Task item: Would you print the records below word for word, without the pictures?

Records to use:
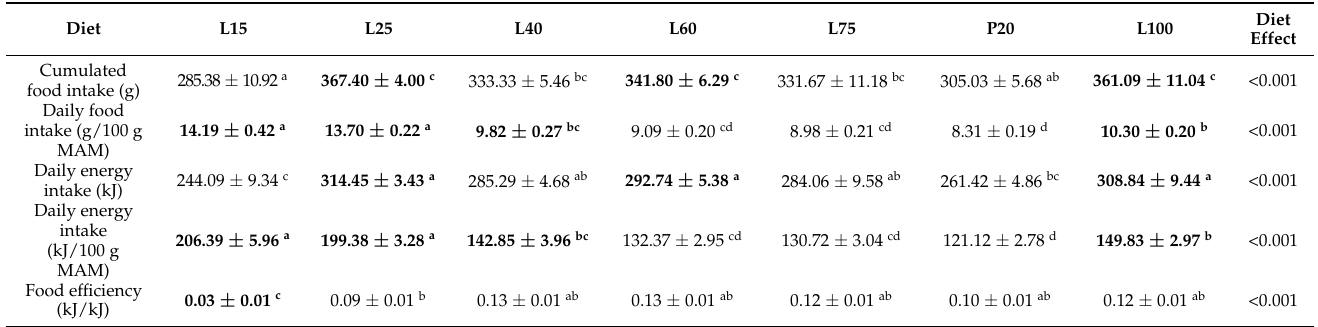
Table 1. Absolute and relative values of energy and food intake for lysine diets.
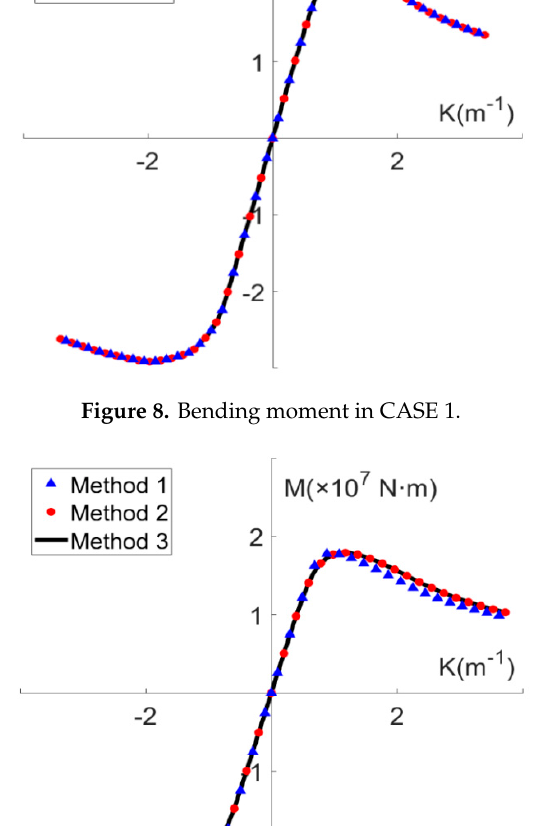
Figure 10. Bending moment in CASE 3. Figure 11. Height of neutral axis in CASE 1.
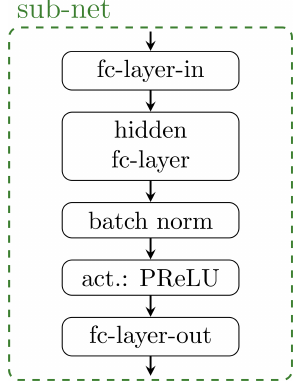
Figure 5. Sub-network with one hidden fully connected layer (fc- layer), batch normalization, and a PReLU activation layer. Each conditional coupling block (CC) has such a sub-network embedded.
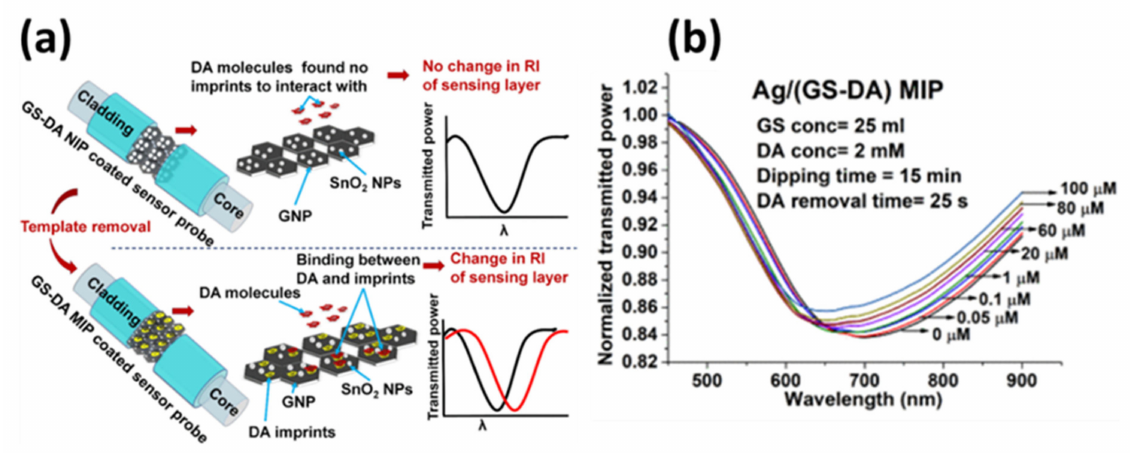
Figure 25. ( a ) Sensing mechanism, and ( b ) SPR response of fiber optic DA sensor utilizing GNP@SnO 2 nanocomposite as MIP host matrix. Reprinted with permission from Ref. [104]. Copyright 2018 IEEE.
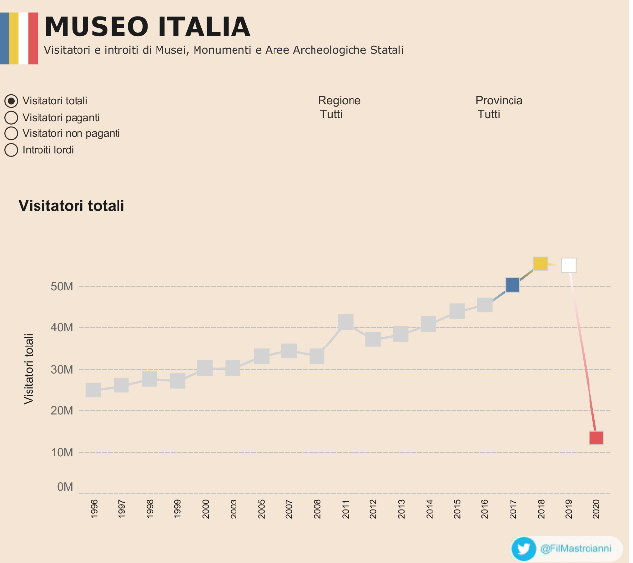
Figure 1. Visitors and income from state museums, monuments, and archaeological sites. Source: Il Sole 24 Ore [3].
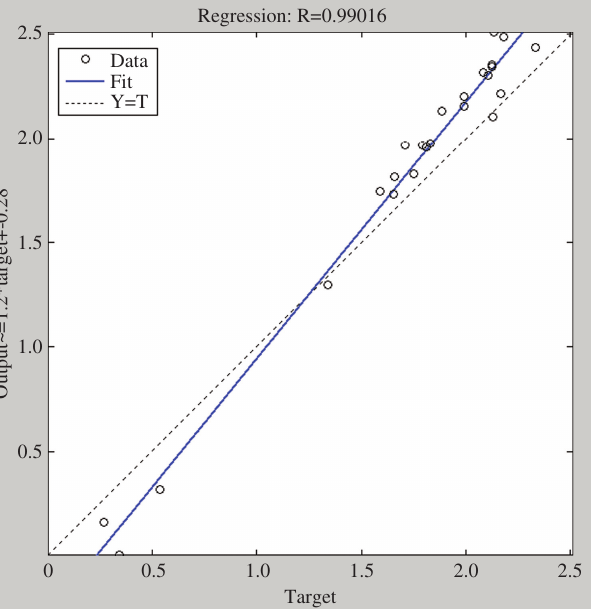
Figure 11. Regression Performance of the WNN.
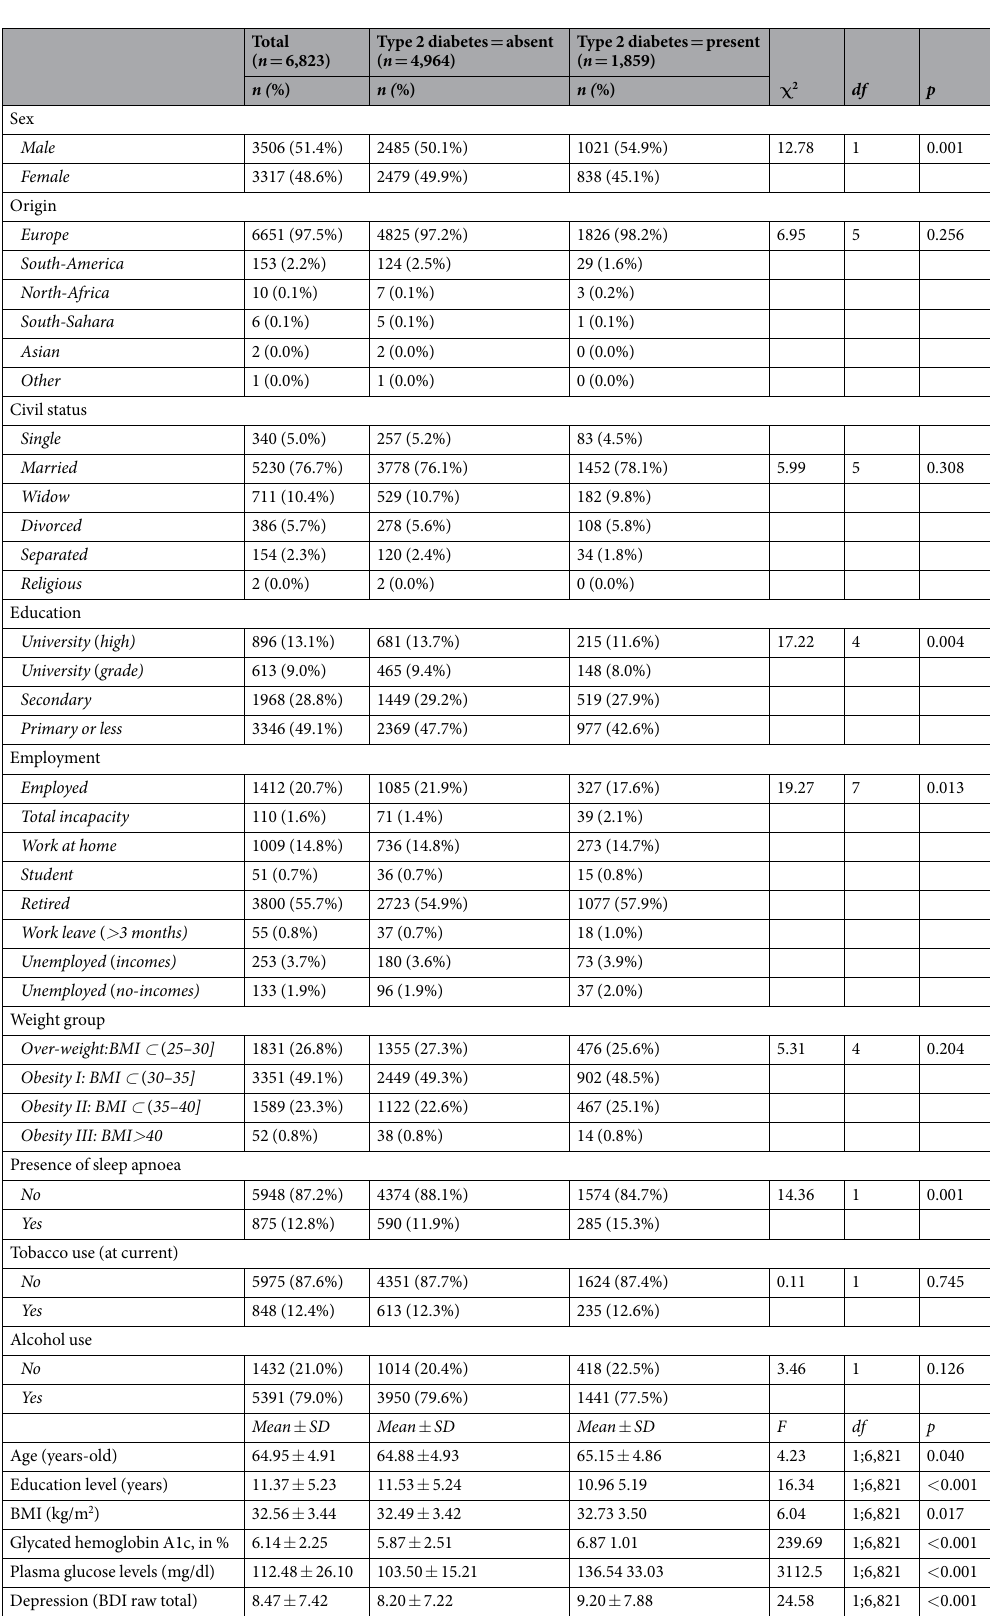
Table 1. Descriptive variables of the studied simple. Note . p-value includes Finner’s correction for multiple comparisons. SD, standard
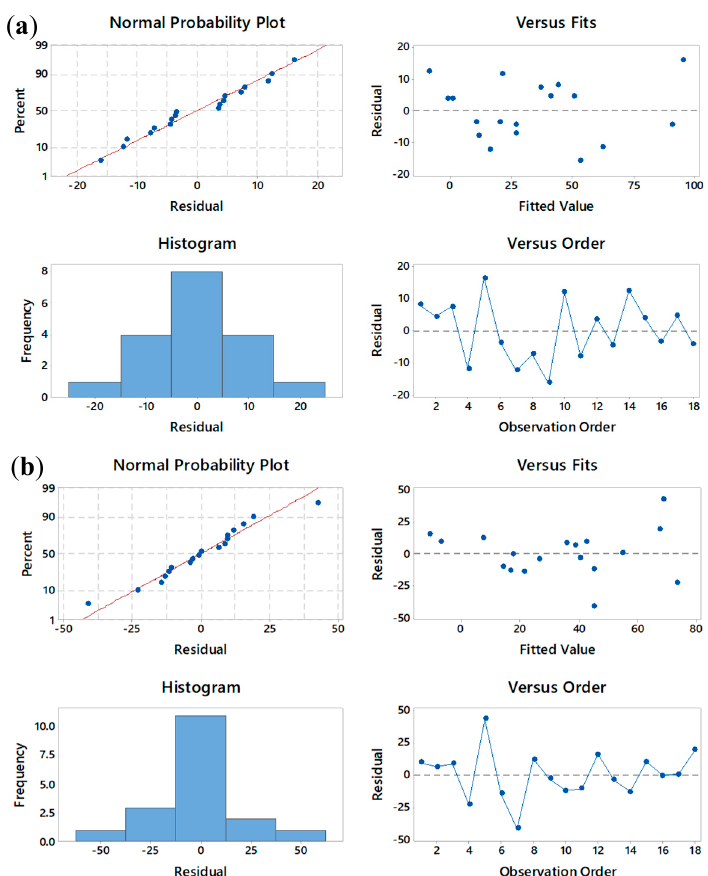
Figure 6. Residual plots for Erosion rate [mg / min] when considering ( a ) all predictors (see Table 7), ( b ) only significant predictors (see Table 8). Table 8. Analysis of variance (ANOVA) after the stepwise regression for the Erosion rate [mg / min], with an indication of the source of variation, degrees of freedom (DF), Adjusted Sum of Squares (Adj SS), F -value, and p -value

Written response:
Table 1. Absolute and relative values of energy and food intake for lysine diets.
Figure 10. Bending moment in CASE 3. Figure 11. Height of neutral axis in CASE 1.
Figure 5. Sub-network with one hidden fully connected layer (fc- layer), batch normalization, and a PReLU activation layer. Each conditional coupling block (CC) has such a sub-network embedded.
Figure 25. ( a ) Sensing mechanism, and ( b ) SPR response of fiber optic DA sensor utilizing GNP@SnO 2 nanocomposite as MIP host matrix. Reprinted with permission from Ref. [104]. Copyright 2018 IEEE.
Figure 1. Visitors and income from state museums, monuments, and archaeological sites. Source: Il Sole 24 Ore [3].
Figure 11. Regression Performance of the WNN.
Table 1. Descriptive variables of the studied simple. Note . p-value includes Finner’s correction for multiple comparisons. SD, standard
Figure 6. Residual plots for Erosion rate [mg / min] when considering ( a ) all predictors (see Table 7), ( b ) only significant predictors (see Table 8). Table 8. Analysis of variance (ANOVA) after the stepwise regression for the Erosion rate [mg / min], with an indication of the source of variation, degrees of freedom (DF), Adjusted Sum of Squares (Adj SS), F -value, and p -value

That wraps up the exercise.